Stefan Lattner explains to ADASP the mechanisms of transformation and invariance learning for symbolic music and audio.

Abstract

In this talk, I will explain the mechanisms of transformation and invariance learning for symbolic music and audio, and I will describe different models that are based on this principle. Transformation Learning (TL) provides us with a novel way of musical representation learning. To that end, we do not aim to learn the musical patterns themselves, but some “rules’’ defining how a given pattern can be transformed into another pattern. TL was initially proposed for image processing and had not yet been applied to music. In this talk, I summarize our experiments in TL for music. The models used throughout our work are based on Gated Autoencoders (GAE) which learn orthogonal transformations between data pairs. We show that a GAE can learn chromatic transposition, tempo-change, and the retrograde movement in music, but also more complex musical transformations, like diatonic transposition. Transformation Learning (TL) provides us with a different view on music data, and yields features complementary to other music descriptors (e.g., such as obtained by autoencoder learning or hand-crafted features). There are different possible research directions regarding TL in music. They involve using the transformation features themselves, using transformation-invariant features computed from TL models, and using TL models for music generation.
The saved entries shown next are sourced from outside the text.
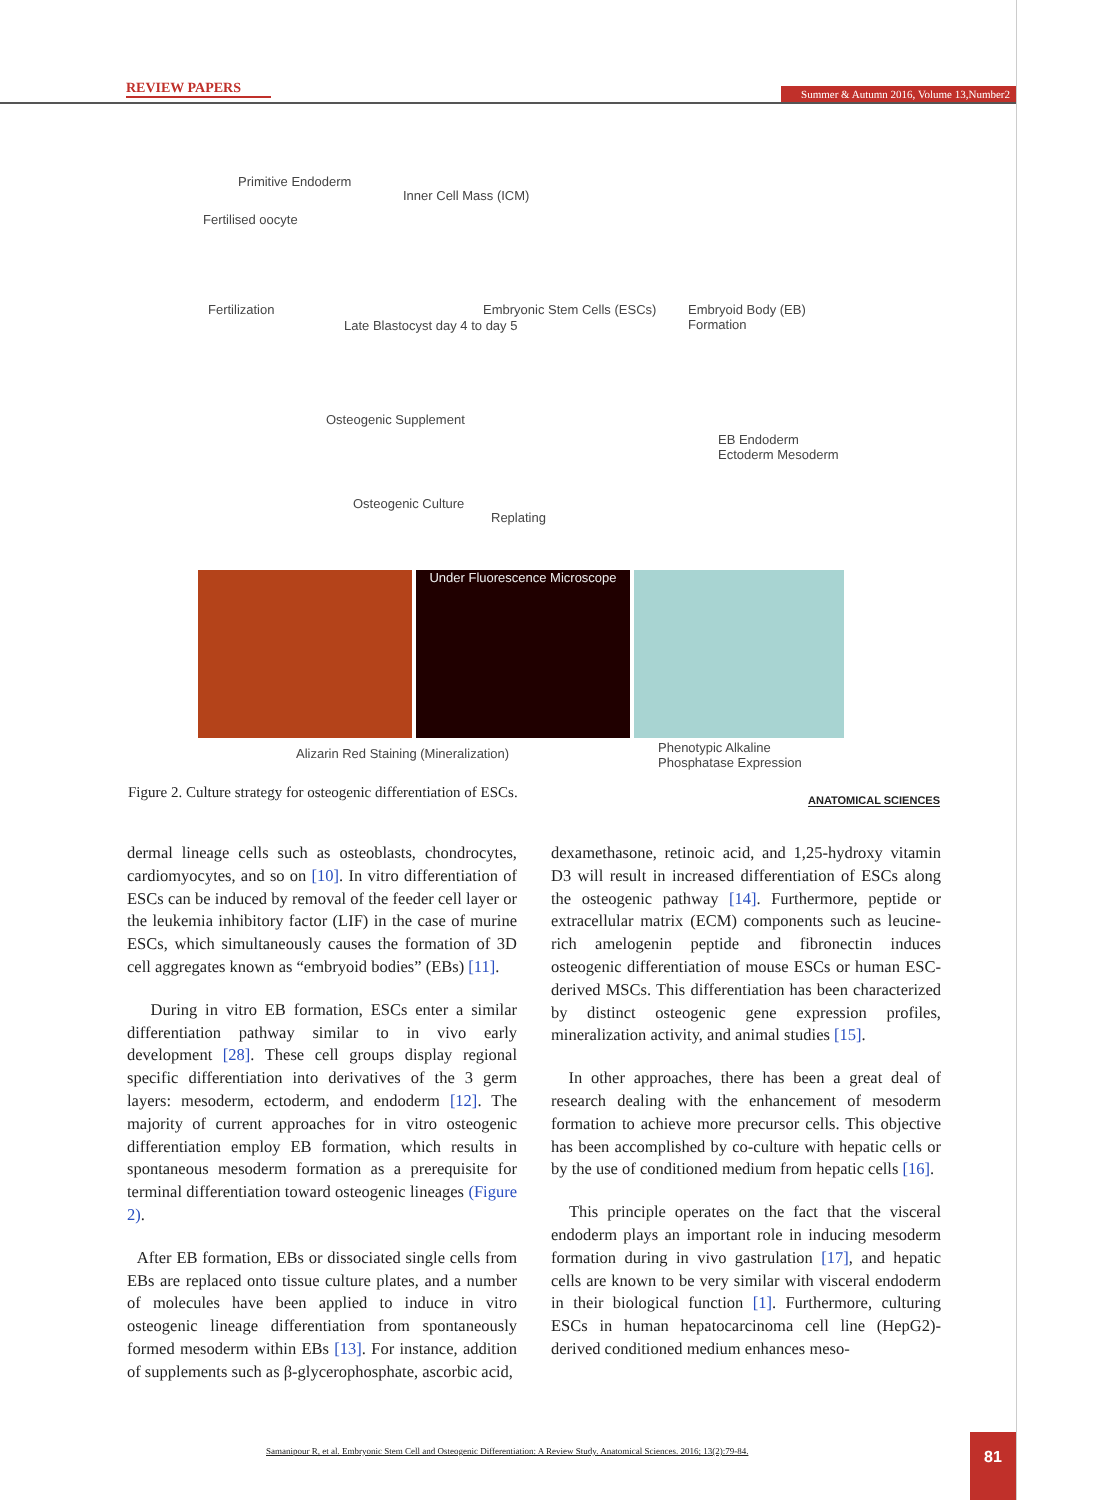REVIEW PAPERS
Summer & Autumn 2016, Volume 13,Number2
Primitive Endoderm
Fertilised oocyte
Inner Cell Mass (ICM)
Fertilization
Late Blastocyst day 4 to day 5
Embryonic Stem Cells (ESCs) Embryoid Body (EB) Formation
Osteogenic Supplement
EB Endoderm Ectoderm Mesoderm
Osteogenic Culture
Replating
Under Fluorescence Microscope
Alizarin Red Staining (Mineralization)
Phenotypic Alkaline Phosphatase Expression
Figure 2. Culture strategy for osteogenic differentiation of ESCs.
ANATOMICAL SCIENCES
dermal lineage cells such as osteoblasts, chondrocytes, cardiomyocytes, and so on [10]. In vitro differentiation of ESCs can be induced by removal of the feeder cell layer or the leukemia inhibitory factor (LIF) in the case of murine ESCs, which simultaneously causes the formation of 3D cell aggregates known as “embryoid bodies” (EBs) [11].
During in vitro EB formation, ESCs enter a similar differentiation pathway similar to in vivo early development [28]. These cell groups display regional specific differentiation into derivatives of the 3 germ layers: mesoderm, ectoderm, and endoderm [12]. The majority of current approaches for in vitro osteogenic differentiation employ EB formation, which results in spontaneous mesoderm formation as a prerequisite for terminal differentiation toward osteogenic lineages (Figure 2).
After EB formation, EBs or dissociated single cells from EBs are replaced onto tissue culture plates, and a number of molecules have been applied to induce in vitro osteogenic lineage differentiation from spontaneously formed mesoderm within EBs [13]. For instance, addition of supplements such as β-glycerophosphate, ascorbic acid,
dexamethasone, retinoic acid, and 1,25-hydroxy vitamin D3 will result in increased differentiation of ESCs along the osteogenic pathway [14]. Furthermore, peptide or extracellular matrix (ECM) components such as leucine-rich amelogenin peptide and fibronectin induces osteogenic differentiation of mouse ESCs or human ESC-derived MSCs. This differentiation has been characterized by distinct osteogenic gene expression profiles, mineralization activity, and animal studies [15].
In other approaches, there has been a great deal of research dealing with the enhancement of mesoderm formation to achieve more precursor cells. This objective has been accomplished by co-culture with hepatic cells or by the use of conditioned medium from hepatic cells [16].
This principle operates on the fact that the visceral endoderm plays an important role in inducing mesoderm formation during in vivo gastrulation [17], and hepatic cells are known to be very similar with visceral endoderm in their biological function [1]. Furthermore, culturing ESCs in human hepatocarcinoma cell line (HepG2)-derived conditioned medium enhances meso-
Samanipour R, et al. Embryonic Stem Cell and Osteogenic Differentiation: A Review Study. Anatomical Sciences. 2016; 13(2):79-84.
81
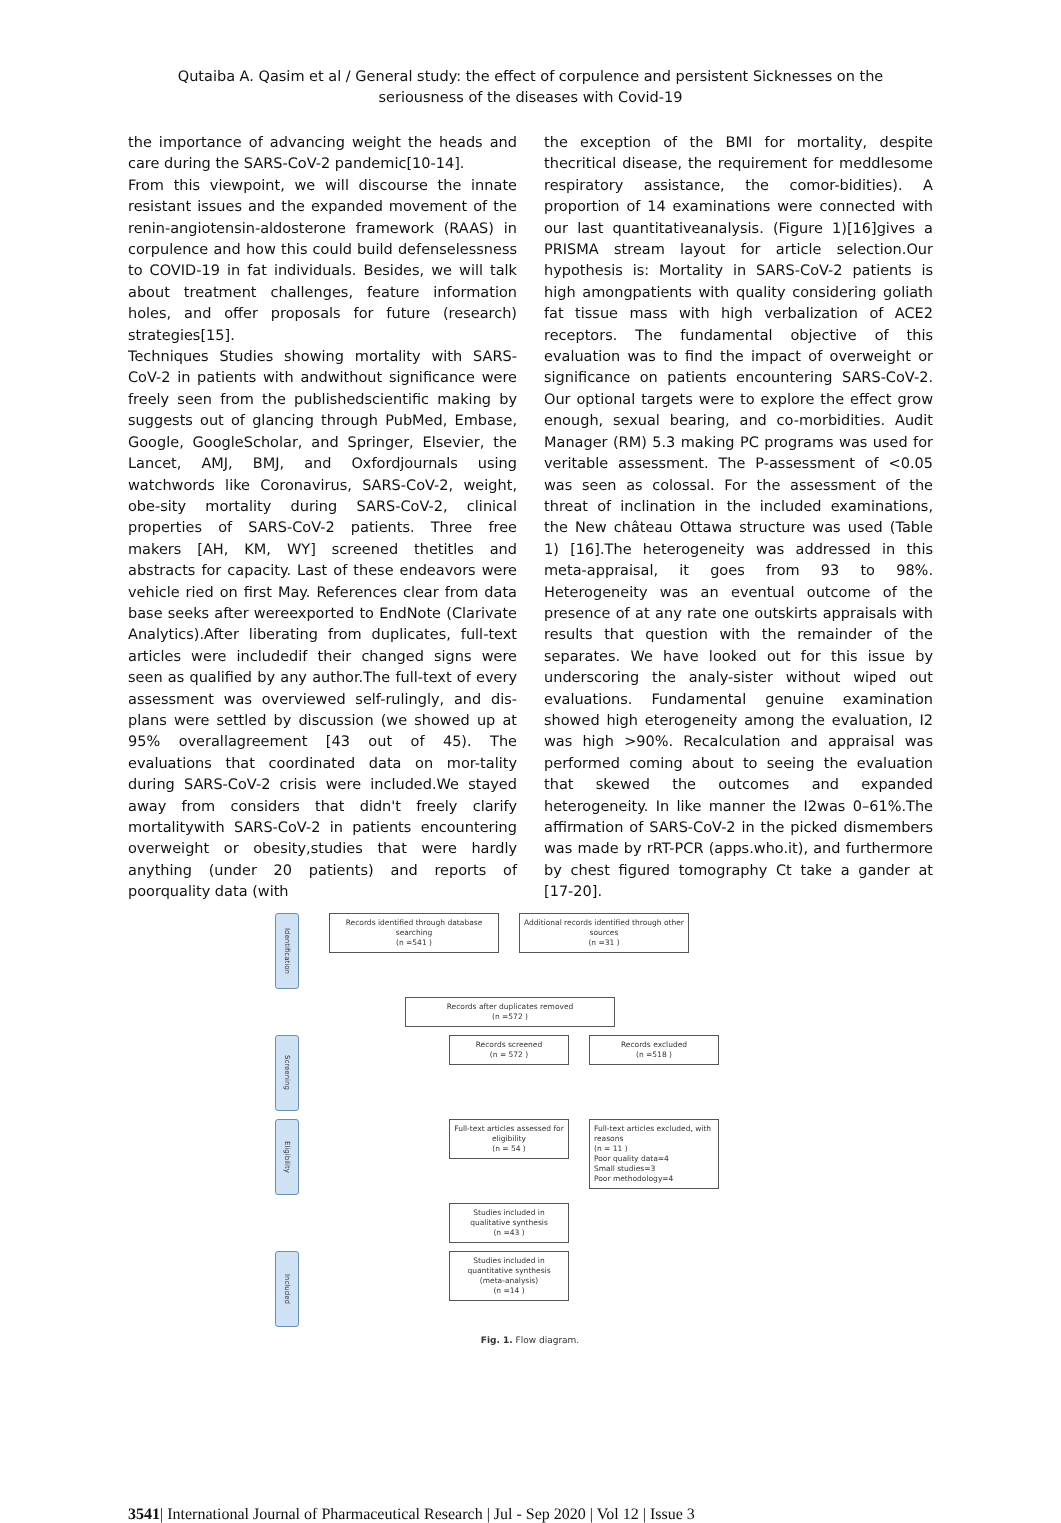Qutaiba A. Qasim et al / General study: the effect of corpulence and persistent Sicknesses on the seriousness of the diseases with Covid-19
the importance of advancing weight the heads and care during the SARS-CoV-2 pandemic[10-14].
From this viewpoint, we will discourse the innate resistant issues and the expanded movement of the renin-angiotensin-aldosterone framework (RAAS) in corpulence and how this could build defenselessness to COVID-19 in fat individuals. Besides, we will talk about treatment challenges, feature information holes, and offer proposals for future (research) strategies[15].
Techniques Studies showing mortality with SARS-CoV-2 in patients with andwithout significance were freely seen from the publishedscientific making by suggests out of glancing through PubMed, Embase, Google, GoogleScholar, and Springer, Elsevier, the Lancet, AMJ, BMJ, and Oxfordjournals using watchwords like Coronavirus, SARS-CoV-2, weight, obe-sity mortality during SARS-CoV-2, clinical properties of SARS-CoV-2 patients. Three free makers [AH, KM, WY] screened thetitles and abstracts for capacity. Last of these endeavors were vehicle ried on first May. References clear from data base seeks after wereexported to EndNote (Clarivate Analytics).After liberating from duplicates, full-text articles were includedif their changed signs were seen as qualified by any author.The full-text of every assessment was overviewed self-rulingly, and dis-plans were settled by discussion (we showed up at 95% overallagreement [43 out of 45). The evaluations that coordinated data on mor-tality during SARS-CoV-2 crisis were included.We stayed away from considers that didn't freely clarify mortalitywith SARS-CoV-2 in patients encountering overweight or obesity,studies that were hardly anything (under 20 patients) and reports of poorquality data (with
the exception of the BMI for mortality, despite thecritical disease, the requirement for meddlesome respiratory assistance, the comor-bidities). A proportion of 14 examinations were connected with our last quantitativeanalysis. (Figure 1)[16]gives a PRISMA stream layout for article selection.Our hypothesis is: Mortality in SARS-CoV-2 patients is high amongpatients with quality considering goliath fat tissue mass with high verbalization of ACE2 receptors. The fundamental objective of this evaluation was to find the impact of overweight or significance on patients encountering SARS-CoV-2. Our optional targets were to explore the effect grow enough, sexual bearing, and co-morbidities. Audit Manager (RM) 5.3 making PC programs was used for veritable assessment. The P-assessment of <0.05 was seen as colossal. For the assessment of the threat of inclination in the included examinations, the New château Ottawa structure was used (Table 1) [16].The heterogeneity was addressed in this meta-appraisal, it goes from 93 to 98%. Heterogeneity was an eventual outcome of the presence of at any rate one outskirts appraisals with results that question with the remainder of the separates. We have looked out for this issue by underscoring the analy-sister without wiped out evaluations. Fundamental genuine examination showed high eterogeneity among the evaluation, I2 was high >90%. Recalculation and appraisal was performed coming about to seeing the evaluation that skewed the outcomes and expanded heterogeneity. In like manner the I2was 0–61%.The affirmation of SARS-CoV-2 in the picked dismembers was made by rRT-PCR (apps.who.it), and furthermore by chest figured tomography Ct take a gander at [17-20].
Identification
Records identified through database searching
(n =541 )
Additional records identified through other sources
(n =31 )
Records after duplicates removed
(n =572 )
Screening
Records screened
(n = 572 )
Records excluded
(n =518 )
Eligibility
Full-text articles assessed for eligibility
(n = 54 )
Full-text articles excluded, with reasons
(n = 11 )
Poor quality data=4
Small studies=3
Poor methodology=4
Studies included in qualitative synthesis
(n =43 )
Included
Studies included in quantitative synthesis
(meta-analysis)
(n =14 )
Fig. 1. Flow diagram.
3541| International Journal of Pharmaceutical Research | Jul - Sep 2020 | Vol 12 | Issue 3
I will particularly focus on DrumNet, a convolutional variant of a Gated Autoencoder, and will show how TL leads to time and tempo-invariant representations of rhythm. Importantly, learning transformations and learning invariances are two sides of the same coin (as specific invariances are defined with respect to specific transformations). I will introduce the Complex Autoencoder, a model derived from a Gated Autoencoder, which learns both a transformation-invariant, and a transformation-variant feature space. Using transposition- and time-shift invariant features, we obtain improved performance for audio alignment tasks.